INSTRUCTIONS FOR THE TASK
While copying the entries exactly, leave out each picture they contain.

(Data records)
━━━

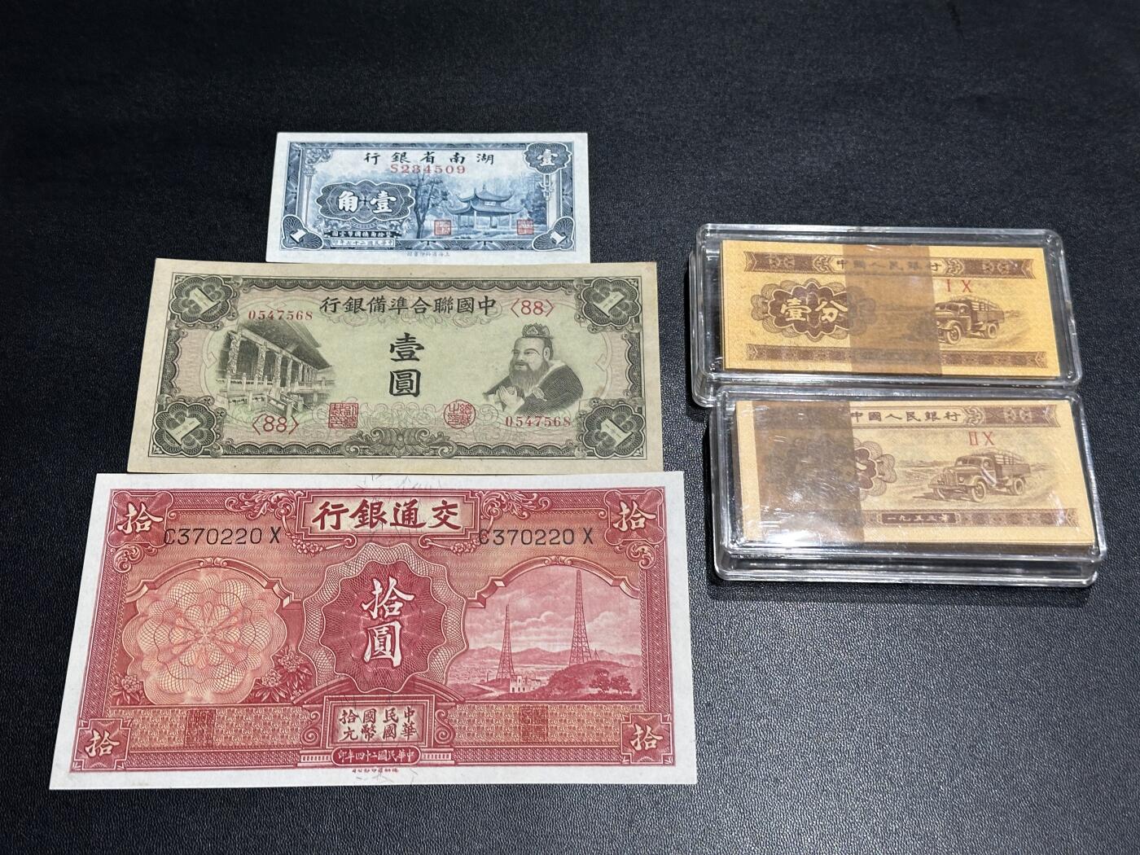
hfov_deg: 39.7
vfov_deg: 30.3
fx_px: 1581
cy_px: 428
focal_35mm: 48
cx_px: 570
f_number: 1.78
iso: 100
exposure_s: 1/50
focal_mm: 6.86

━━━

RESULT OF THE TASK
hfov_deg: 39.7
vfov_deg: 30.3
fx_px: 1581
cy_px: 428
focal_35mm: 48
cx_px: 570
f_number: 1.78
iso: 100
exposure_s: 1/50
focal_mm: 6.86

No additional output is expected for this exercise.